### TEKS BACAAN

Gaya-gaya kepemimpinan
gaya kepemimpinan adalah suatu cara pemimpin untuk mempengaruhi bawahannya. Secara relative ada tiga macam gaya kepemimpinan yang berbeda:
1. Otokratis
gaya kepemimpinan yang menggunakan kekuatan jabatan dan kekuatan pribadi secara otoriter, melakukan sendiri semua perencanaan tujuan dan pembuatan keputusan dan memotivasi bawahan dengan cara paksaan, sanjungan, kesalahan dan penghargaan untuk mencapai tujuan yang telah ditetapkan. Gaya kepemimpinan ini tidak sesuai denga keadaan masyarakat sekarang. Globalisasi membutuhkan para pemimpin yang dapat membuat para pengikutnya dapat bekerja secara efektif dan efisien. Dibutuhkan banyak inisiatif dan kretivitas yang tinggi dalam menghadapi persaingan global. Jika tidak maka kita akan tersingkir dan terseleksi dengan mudah.
2. Demokratis atau Partisipatif
Gaya kepemimpinan demokratis adalah gaya seorang pemimpin yang menghargai karakteristik dan kemampuan yang dimiliki oleh setiap anggota organisasi. Pemimpin yang demokratis menggunakan kekuatan jabatan dan kekuatan pribadi untuk menggali dan mengolah gagasan bawahan dan memotivasi mereka untuk mencapai tujuan bersama.
Gaya demokrasi merupakan pendekatan yang berpusat pada orang dimana mengizinkan pekerja lebih mengontrol dan berpartisipasi secara individual dalam pembuatan keputusan. Penekanan gaya ini berada pada pengembangan tim dan keinginan untuk berkolaborasi melalui upaya bersama dari semua anggota tim. Pemimpin demokrasi berfungsi memfasilitasi pencapaian tujuan sambil menekankan nilai dari masing-masing individu. Gaya ini tidak sesuai pada tenaga yang masih baru yang membutuhkan banyak arahan.
3. Laissez-Faire
Kepemimpinan dengan gaya seperti ini seringkali mengacu pada istilah “gaya bebas” atau kepemimpinan permisif. Tipe ini melepaskan sepenuhnya kendali dan memilih untuk menghindari tanggung jawab dengan melimpahkan seluruh pengambilan keputusan pada kelompok.
Gaya kepemimpinan laisses faire dapat diartikan sebagai gaya “membiarkan” bawahan melakukan sendiri apa yang ingin dilakukannya. Dalam hal ini, pemimpin melepaskan tanggung jawabnya, meninggalkan bawahan tanpa arah, supervisi atau koordinasi sehingga terpaksa mereka merencanakan, melakukan dan menilai pekerjaan yang menurut mereka tepat.
Kebanyakan manajer mempergunakan ketiganya pada suatu waktu, tetapi gaya yang paling sering digunakan akan dapat dipakai untuk membedakan seorang manajer sebagai pemimpin yang Otokrati, Demokratis atau laissez-Faire.
Pada suatu waktu ditemukan kasus seperti contoh dibawah ini.

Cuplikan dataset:
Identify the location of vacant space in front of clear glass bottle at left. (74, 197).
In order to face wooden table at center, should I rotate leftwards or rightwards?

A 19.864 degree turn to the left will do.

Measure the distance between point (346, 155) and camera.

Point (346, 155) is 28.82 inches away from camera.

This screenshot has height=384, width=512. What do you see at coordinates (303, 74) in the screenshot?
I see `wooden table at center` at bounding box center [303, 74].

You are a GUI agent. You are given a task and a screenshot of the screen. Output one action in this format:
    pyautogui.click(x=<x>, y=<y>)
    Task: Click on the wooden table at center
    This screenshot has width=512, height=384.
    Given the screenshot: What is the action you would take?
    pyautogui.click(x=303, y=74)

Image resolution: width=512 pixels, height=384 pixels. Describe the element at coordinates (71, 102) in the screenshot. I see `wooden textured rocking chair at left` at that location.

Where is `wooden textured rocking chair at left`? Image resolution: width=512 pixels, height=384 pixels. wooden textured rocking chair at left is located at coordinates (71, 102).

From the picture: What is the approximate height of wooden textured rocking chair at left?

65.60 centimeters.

### TUGAS TERTULIS 1
Dalam teks tentang gaya kepemimpinan, kepemimpinan laissez-faire sering disebut dengan istilah apa?
### TUGAS TERTULIS 2
Kembalikan seluruh bagian teks tentang gaya kepemimpinan, mulai dari "3. Laissez-Faire" hingga "menurut mereka tepat.".
Daftar ini sama sekali tidak berhubungan dengan teks tentang gaya kepemimpinan.

### JAWABAN 1
"Gaya bebas" atau kepemimpinan permisif.

### JAWABAN 2
3. Laissez-Faire
Kepemimpinan dengan gaya seperti ini seringkali mengacu pada istilah “gaya bebas” atau kepemimpinan permisif. Tipe ini melepaskan sepenuhnya kendali dan memilih untuk menghindari tanggung jawab dengan melimpahkan seluruh pengambilan keputusan pada kelompok.
Gaya kepemimpinan laisses faire dapat diartikan sebagai gaya “membiarkan” bawahan melakukan sendiri apa yang ingin dilakukannya. Dalam hal ini, pemimpin melepaskan tanggung jawabnya, meninggalkan bawahan tanpa arah, supervisi atau koordinasi sehingga terpaksa mereka merencanakan, melakukan dan menilai pekerjaan yang menurut mereka tepat.